A violência como a insegurança pessoal e coletiva são chocantes. Mas onde o contraste chega a ser gritante está entre os aspectos sociais em sentido amplo e o setor político especificamente, como se ele não fosse intrinsecamente social. No entanto, parecem dois mundos incomunicáveis. Em verdade, porém, eles são comunicantes. O que acontece no segmento público, geralmente denominado “político”, acontece porque a sociedade o suporta e convive com ele.
O leitor pode ter ficado surpreso com o que acabou de ler, mas lembro que no mesmo período de progresso notável o país conheceu sucessivas anomalias institucionais, algumas de suma gravidade e longa duração, nas quais houve de tudo, violência, exílio, tortura, arbítrio puro e insegurança ilimitada, e o mais que se imagine. E essas situações incompatíveis conviveram, despudoradamente, no tempo e no espaço, como se fossem naturais.
Era natural que a promiscuidade deixasse os seus estigmas. Em outras palavras, a descarada comborçaria não podia deixar de infiltrar-se nos costumes e nos conceitos, em que se misturavam o ético e o dissoluto, a fidelidade e a felonia. Em suma, uma espécie de ceticismo, para não dizer cinismo, ou desbragado relativismo, a contaminar tudo.
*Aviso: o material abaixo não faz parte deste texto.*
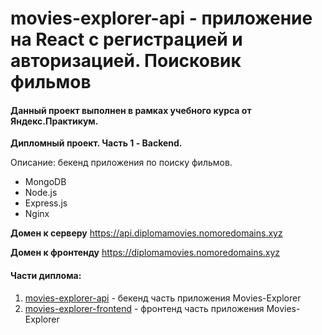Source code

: # movies-explorer-api - приложение на React с регистрацией и авторизацией. Поисковик фильмов
#### Данный проект выполнен в рамках учебного курса от Яндекс.Практикум. 
**Дипломный проект. Часть 1 - Backend.**

Описание: бекенд приложения по поиску фильмов.

+ MongoDB
+ Node.js
+ Express.js
+ Nginx

**Домен к серверу** https://api.diplomamovies.nomoredomains.xyz

**Домен к фронтенду** https://diplomamovies.nomoredomains.xyz

#### Части диплома:
1. [movies-explorer-api](https://github.com/ksenia-khait/movies-explorer-api) - бекенд часть приложения Movies-Explorer
2. [movies-explorer-frontend](https://github.com/ksenia-khait/movies-explorer-frontend) - фронтенд часть приложения Movies-Explorer
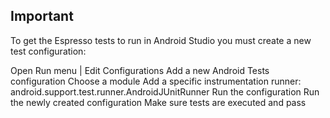 
Important
--------
To get the Espresso tests to run in Android Studio you must create a new test configuration:

Open Run menu | Edit Configurations
Add a new Android Tests configuration
Choose a module
Add a specific instrumentation runner:
android.support.test.runner.AndroidJUnitRunner
Run the configuration
Run the newly created configuration Make sure tests are executed and pass
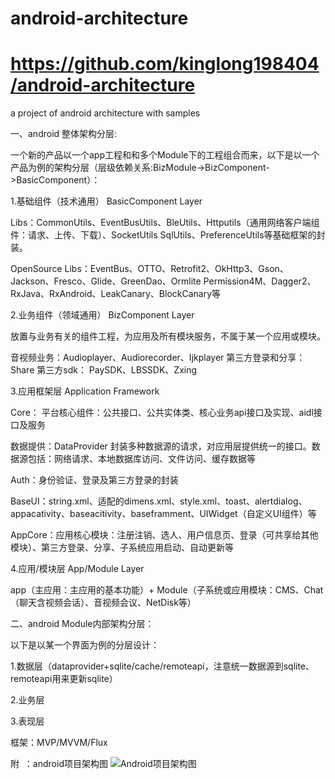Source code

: # android-architecture
# https://github.com/kinglong198404/android-architecture
a project of android architecture with samples

一、android 整体架构分层: 

一个新的产品以一个app工程和和多个Module下的工程组合而来，以下是以一个产品为例的架构分层（层级依赖关系:BizModule->BizComponent->BasicComponent）：

    
1.基础组件（技术通用） BasicComponent Layer 

 Libs：CommonUtils、EventBusUtils、BleUtils、Httputils（通用网络客户端组件：请求、上传、下载）、SocketUtils
       SqlUtils、PreferenceUtils等基础框架的封装。
  
 OpenSource Libs：EventBus、OTTO、Retrofit2、OkHttp3、Gson、Jackson、Fresco、Glide、GreenDao、Ormlite
       Permission4M、Dagger2、RxJava、RxAndroid、LeakCanary、BlockCanary等
       
2.业务组件（领域通用） BizComponent Layer

  放置与业务有关的组件工程，为应用及所有模块服务，不属于某一个应用或模块。
  
  音视频业务：Audioplayer、Audiorecorder、Ijkplayer
  第三方登录和分享：Share 
  第三方sdk： PaySDK、LBSSDK、Zxing
  
3.应用框架层 Application Framework

 Core： 平台核心组件：公共接口、公共实体类、核心业务api接口及实现、aidl接口及服务
 
 数据提供：DataProvider 封装多种数据源的请求，对应用层提供统一的接口。数据源包括：网络请求、本地数据库访问、文件访问、缓存数据等
 
 Auth：身份验证、登录及第三方登录的封装

 BaseUI：string.xml、适配的dimens.xml、style.xml、toast、alertdialog、appacativity、baseacitivity、baseframment、UIWidget（自定义UI组件）等

 AppCore：应用核心模块：注册注销、选人、用户信息页、登录（可共享给其他模块）、第三方登录、分享、子系统应用启动、自动更新等
 

4.应用/模块层  App/Module Layer

app（主应用：主应用的基本功能）+ Module（子系统或应用模块：CMS、Chat（聊天含视频会话）、音视频会议、NetDisk等）

二、android Module内部架构分层：

以下是以某一个界面为例的分层设计：

1.数据层（dataprovider+sqlite/cache/remoteapi，注意统一数据源到sqlite、remoteapi用来更新sqlite）

2.业务层 

3.表现层

框架：MVP/MVVM/Flux
  

附  ：android项目架构图
![Android项目架构图](https://github.com/kinglong198404/android-architecture/blob/master/android-architecture.png)
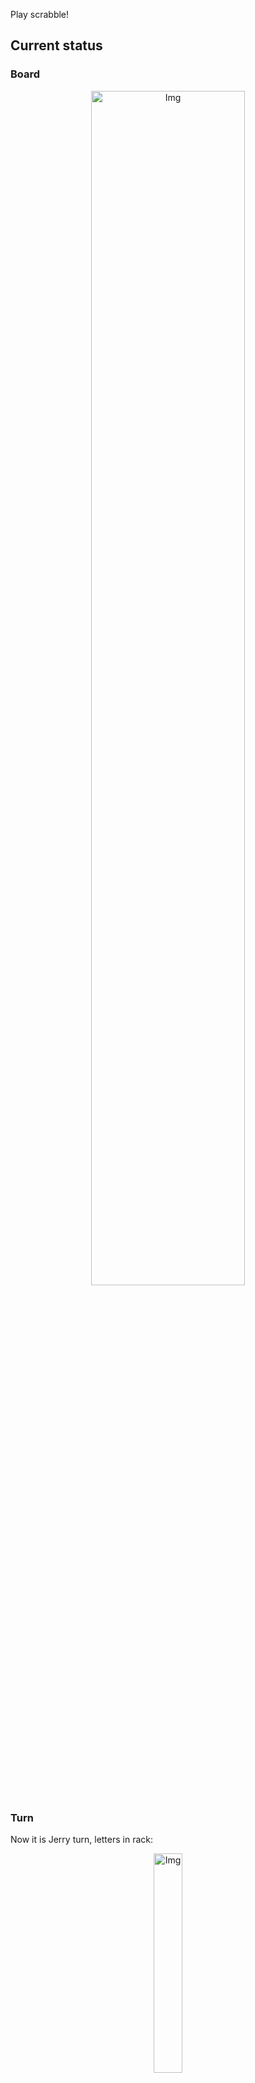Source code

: 
Play scrabble!
## Current status
### Board
<p align="center">
<img src="https://raw.githubusercontent.com/radosz99/radosz99/main/board.png" width=70% alt="Img"/>
    </p>
    
### Turn
Now it is Jerry turn, letters in rack:
<p align="center">
<img src="https://raw.githubusercontent.com/radosz99/radosz99/main/rack.png" width=30% alt="Img"/>
</p>

### Game score
| Id | Player name | Points |
  | - | - | - |  
|0 | Tom | 305
|1 | Jerry | 195
## Make the move
Make the move and insert the letters by creating an [issue](https://github.com/radosz99/radosz99/issues/new?title=scrabble%7Cmove%7C7%3AA%3ARIDE&body=Just+push+%27Submit+new+issue%27+or+update+with+your+move.) according to the rules or...

## Possibly best moves  
Are you sure? :smiling_imp: :smiling_imp: :smiling_imp:
<details>
  <summary>Spoiler warning!</summary>
  
  | Id | Move | Issue link | Points |
  | - | - | - | - |  
|1| 9:F:qis | [scrabble&#124;move&#124;9:F:qis](https://github.com/radosz99/radosz99/issues/new?title=scrabble%7Cmove%7C9%3AF%3Aqis&body=Just+push+%27Submit+new+issue%27+or+update+with+your+move.) | 32 
|2| 9:B:qi | [scrabble&#124;move&#124;9:B:qi](https://github.com/radosz99/radosz99/issues/new?title=scrabble%7Cmove%7C9%3AB%3Aqi&body=Just+push+%27Submit+new+issue%27+or+update+with+your+move.) | 31 
|3| 3:E:quiz | [scrabble&#124;move&#124;3:E:quiz](https://github.com/radosz99/radosz99/issues/new?title=scrabble%7Cmove%7C3%3AE%3Aquiz&body=Just+push+%27Submit+new+issue%27+or+update+with+your+move.) | 22 
|4| 9:A:quim | [scrabble&#124;move&#124;9:A:quim](https://github.com/radosz99/radosz99/issues/new?title=scrabble%7Cmove%7C9%3AA%3Aquim&body=Just+push+%27Submit+new+issue%27+or+update+with+your+move.) | 17 
|5| 2:F:quod | [scrabble&#124;move&#124;2:F:quod](https://github.com/radosz99/radosz99/issues/new?title=scrabble%7Cmove%7C2%3AF%3Aquod&body=Just+push+%27Submit+new+issue%27+or+update+with+your+move.) | 17 
|6| 9:A:quid | [scrabble&#124;move&#124;9:A:quid](https://github.com/radosz99/radosz99/issues/new?title=scrabble%7Cmove%7C9%3AA%3Aquid&body=Just+push+%27Submit+new+issue%27+or+update+with+your+move.) | 16 
|7| 2:G:moy | [scrabble&#124;move&#124;2:G:moy](https://github.com/radosz99/radosz99/issues/new?title=scrabble%7Cmove%7C2%3AG%3Amoy&body=Just+push+%27Submit+new+issue%27+or+update+with+your+move.) | 15 
|8| 9:B:yid | [scrabble&#124;move&#124;9:B:yid](https://github.com/radosz99/radosz99/issues/new?title=scrabble%7Cmove%7C9%3AB%3Ayid&body=Just+push+%27Submit+new+issue%27+or+update+with+your+move.) | 15 
|9| 2:G:yom | [scrabble&#124;move&#124;2:G:yom](https://github.com/radosz99/radosz99/issues/new?title=scrabble%7Cmove%7C2%3AG%3Ayom&body=Just+push+%27Submit+new+issue%27+or+update+with+your+move.) | 15 
|10| 9:F:yus | [scrabble&#124;move&#124;9:F:yus](https://github.com/radosz99/radosz99/issues/new?title=scrabble%7Cmove%7C9%3AF%3Ayus&body=Just+push+%27Submit+new+issue%27+or+update+with+your+move.) | 14 
</details>
    
## Latest moves

| Id | Type | Move / Letters to replace | Created words / New letters | Date | Points | Player | Who |
| - | - | - | - | - | - | - | - |
|12| INSERT | C:8:biped | ['BIPED'] | 11/29/2022, 17:22:51 | 13 | Tom | [radosz99](github.com/radosz99) |
|11| INSERT | 13:H:eejit | ['EEJIT'] | 11/29/2022, 12:06:32 | 28 | Jerry | [radosz99](github.com/radosz99) |
|10| INSERT | 1:J:knowe | ['KNOWE'] | 11/29/2022, 09:52:29 | 44 | Tom | [radosz99](github.com/radosz99) |
|9| INSERT | 14:A:valise | ['VALISE'] | 11/29/2022, 09:50:00 | 30 | Jerry | [radosz99](github.com/radosz99) |
|8| INSERT | E:10:wifes | ['WIFES'] | 11/29/2022, 09:49:20 | 22 | Tom | [radosz99](github.com/radosz99) |
|7| INSERT | 12:C:deffer | ['DEFFER'] | 11/28/2022, 22:05:30 | 28 | Jerry | [radosz99](github.com/radosz99) |
|6| INSERT | H:7:gastered | ['GASTERED'] | 11/28/2022, 22:01:38 | 83 | Tom | [radosz99](github.com/radosz99) |
|5| INSERT | H:0:gloze | ['GLOZE'] | 11/28/2022, 21:59:50 | 75 | Jerry | [radosz99](github.com/radosz99) |
|4| INSERT | M:1:waxy | ['WAXY'] | 11/28/2022, 21:54:07 | 34 | Tom | [radosz99](github.com/radosz99) |
|3| INSERT | 4:H:entity | ['ENTITY'] | 11/28/2022, 21:51:28 | 18 | Jerry | [radosz99](github.com/radosz99) |
|2| INSERT | J:4:thalamus | ['THALAMUS'] | 11/28/2022, 20:55:33 | 77 | Tom | [radosz99](github.com/radosz99) |
|1| INSERT | L:7:honor | ['HONOR'] | 11/28/2022, 20:50:36 | 16 | Jerry | [radosz99](github.com/radosz99) |
|0| INSERT | 7:H:gulphs | ['GULPHS'] | 11/28/2022, 20:48:01 | 32 | Tom | [radosz99](github.com/radosz99) |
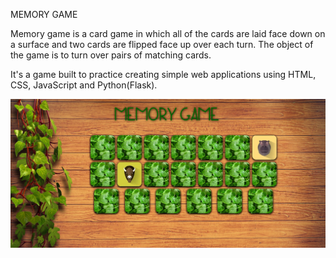 MEMORY GAME 

Memory game is a card game in which all of the cards are laid face down on a surface 
and two cards are flipped face up over each turn. The object of the game is to 
turn over pairs of matching cards.

It's a game built to practice creating simple web applications using HTML, CSS, JavaScript and Python(Flask).

<img src="https://raw.githubusercontent.com/CodecoolGlobal/memory-game-javascript-Kasia-Sikora/master/MemoryGame.jpg?token=AMREBIGSVOUG26CYSQXT4PS6XGOQI">
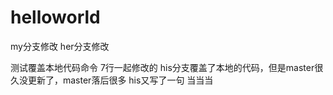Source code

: # helloworld

my分支修改
her分支修改

测试覆盖本地代码命令 7行一起修改的
his分支覆盖了本地的代码，但是master很久没更新了，master落后很多
his又写了一句
当当当
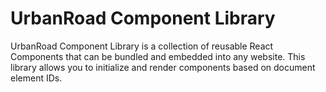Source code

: # UrbanRoad Component Library

UrbanRoad Component Library is a collection of reusable React Components that can be bundled and embedded into any website. This library allows you to initialize and render components based on document element IDs.
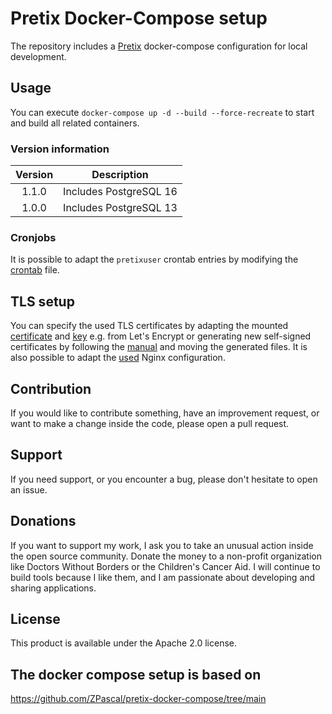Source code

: # Pretix Docker-Compose setup
The repository includes a [Pretix](https://pretix.eu/about/de/) docker-compose configuration for local development.

## Usage

You can execute `docker-compose up -d --build --force-recreate` to start and build all related containers.

### Version information

| **Version** |    **Description**     |
|:-----------:|:----------------------:|
|    1.1.0    | Includes PostgreSQL 16 |
|    1.0.0    | Includes PostgreSQL 13 |

### Cronjobs

It is possible to adapt the `pretixuser` crontab entries by modifying the [crontab](docker/pretix/crontab.bak) file.

## TLS setup

You can specify the used TLS certificates by adapting the mounted [certificate](docker/pretix/files/config/ssl/domain.crt) and [key](docker/pretix/files/config/ssl/domain.key) e.g. from Let's Encrypt or generating new self-signed certificates by following the [manual](scripts/EXAMPLE-CERT-CREATION.md) and moving the generated files. It is also possible to adapt the [used](docker/pretix/nginx/nginx.conf) Nginx configuration. 

## Contribution
If you would like to contribute something, have an improvement request, or want to make a change inside the code, please open a pull request.

## Support
If you need support, or you encounter a bug, please don't hesitate to open an issue.

## Donations
If you want to support my work, I ask you to take an unusual action inside the open source community. Donate the money to a non-profit organization like Doctors Without Borders or the Children's Cancer Aid. I will continue to build tools because I like them, and I am passionate about developing and sharing applications.

## License
This product is available under the Apache 2.0 license.

## The docker compose setup is based on
https://github.com/ZPascal/pretix-docker-compose/tree/main
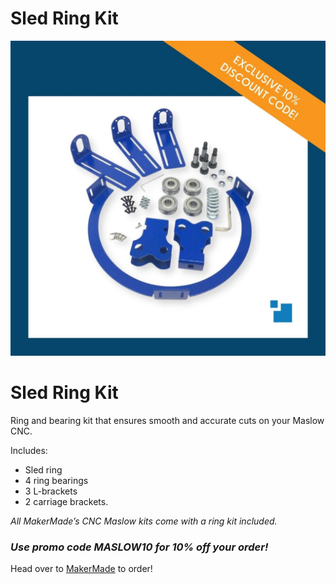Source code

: # Sled Ring Kit

![Maslow Original Kit Contents](https://raw.githubusercontent.com/MaslowCommunityGarden/CNC-Compression-Bit/Updates-August-2021/Ring_Kit.jpg)

# Sled Ring Kit

Ring and bearing kit that ensures smooth and accurate cuts on your Maslow CNC.

Includes:
* Sled ring
* 4 ring bearings
* 3 L-brackets
* 2 carriage brackets.

*All MakerMade’s CNC Maslow kits come with a ring kit included.*

### ***Use promo code MASLOW10 for 10% off your order!***

Head over to [MakerMade](https://makermade.com/collections/all/products/maslow-m2-cnc-universal-ring-kit-component) to order!
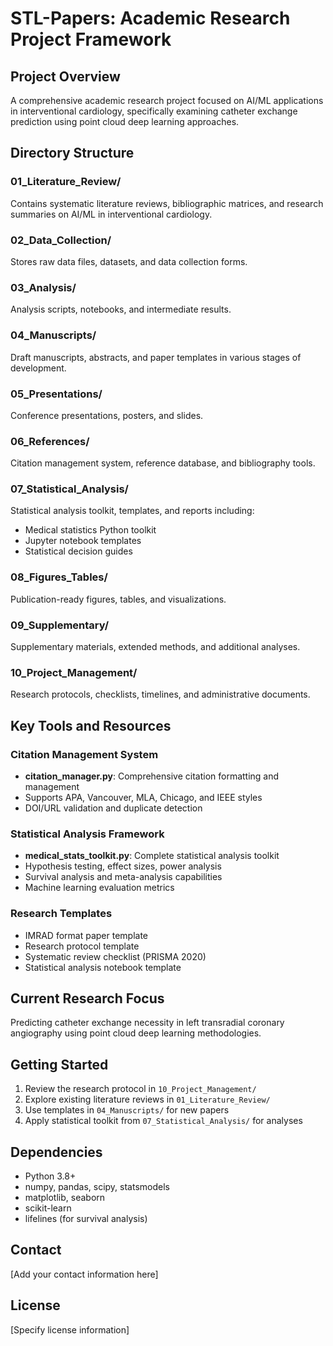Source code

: # STL-Papers: Academic Research Project Framework

## Project Overview
A comprehensive academic research project focused on AI/ML applications in interventional cardiology, specifically examining catheter exchange prediction using point cloud deep learning approaches.

## Directory Structure

### 01_Literature_Review/
Contains systematic literature reviews, bibliographic matrices, and research summaries on AI/ML in interventional cardiology.

### 02_Data_Collection/
Stores raw data files, datasets, and data collection forms.

### 03_Analysis/
Analysis scripts, notebooks, and intermediate results.

### 04_Manuscripts/
Draft manuscripts, abstracts, and paper templates in various stages of development.

### 05_Presentations/
Conference presentations, posters, and slides.

### 06_References/
Citation management system, reference database, and bibliography tools.

### 07_Statistical_Analysis/
Statistical analysis toolkit, templates, and reports including:
- Medical statistics Python toolkit
- Jupyter notebook templates
- Statistical decision guides

### 08_Figures_Tables/
Publication-ready figures, tables, and visualizations.

### 09_Supplementary/
Supplementary materials, extended methods, and additional analyses.

### 10_Project_Management/
Research protocols, checklists, timelines, and administrative documents.

## Key Tools and Resources

### Citation Management System
- **citation_manager.py**: Comprehensive citation formatting and management
- Supports APA, Vancouver, MLA, Chicago, and IEEE styles
- DOI/URL validation and duplicate detection

### Statistical Analysis Framework
- **medical_stats_toolkit.py**: Complete statistical analysis toolkit
- Hypothesis testing, effect sizes, power analysis
- Survival analysis and meta-analysis capabilities
- Machine learning evaluation metrics

### Research Templates
- IMRAD format paper template
- Research protocol template
- Systematic review checklist (PRISMA 2020)
- Statistical analysis notebook template

## Current Research Focus
Predicting catheter exchange necessity in left transradial coronary angiography using point cloud deep learning methodologies.

## Getting Started
1. Review the research protocol in `10_Project_Management/`
2. Explore existing literature reviews in `01_Literature_Review/`
3. Use templates in `04_Manuscripts/` for new papers
4. Apply statistical toolkit from `07_Statistical_Analysis/` for analyses

## Dependencies
- Python 3.8+
- numpy, pandas, scipy, statsmodels
- matplotlib, seaborn
- scikit-learn
- lifelines (for survival analysis)

## Contact
[Add your contact information here]

## License
[Specify license information]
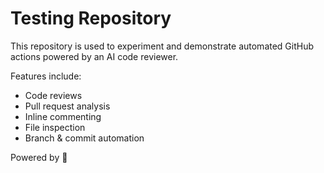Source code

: # Testing Repository

This repository is used to experiment and demonstrate automated GitHub actions powered by an AI code reviewer.

Features include:
- Code reviews
- Pull request analysis
- Inline commenting
- File inspection
- Branch & commit automation

Powered by 👋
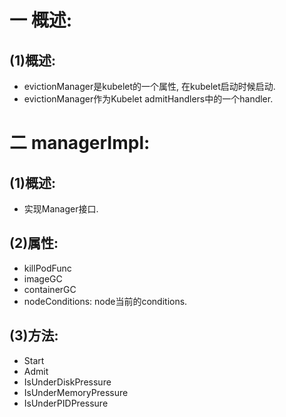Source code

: # 一 概述:
## (1)概述:
- evictionManager是kubelet的一个属性, 在kubelet启动时候启动.
- evictionManager作为Kubelet admitHandlers中的一个handler.

# 二 managerImpl:
## (1)概述:
- 实现Manager接口.

## (2)属性:
- killPodFunc
- imageGC
- containerGC
- nodeConditions: node当前的conditions.

## (3)方法:
- Start
- Admit
- IsUnderDiskPressure
- IsUnderMemoryPressure
- IsUnderPIDPressure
Não ignoro ser difícil quantificar os malefícios dessa descompostura praticada sem rebuços. Mas o fato, notório, não passou sem consequências e consequências perniciosas e duradouras, ainda que imperceptíveis ao desatento. Haveria outros fatores a considerar, dos mais relevantes, como a deterioração partidária resultante das duas dissoluções em meia dúzia de anos. Mas é hora de concluir. O que está acontecendo tinha de acontecer, diante dos cavilosos desígnios perseguidos quando o regime autoritário entrou a caducar.
O certo é que os últimos fatos referentes à capital da República, que, a despeito de sua divulgação documentada, não impressionaram o honrado presidente Luiz Inácio, porque “a imagem não fala”, para no dia seguinte, passarem a ser “deploráveis”, ultrapassaram a medida.
Aliás, o caso do mensalão é de ontem e o seu principal beneficiário não é outro que o nosso “Filho do Brasil”, incensado em filme laudatório, apoiado por empresas que têm interesses com o governo.
Desnecessário dizer que não posso emitir juízo sobre o caso relativo ao Distrito Federal. Contudo, são tantas e de tamanha gravidade as imputações à sua administração, que, observadas as formalidades legais, poder-se-á dizer que foi exaurido tudo quanto se conhecia a respeito de ilicitude e talvez venham a provocar uma reação viril da nação desrespeitada.
Ainda bem que as chuvas cessaram e a meteorologia vai parar de castigar o Rio Grande.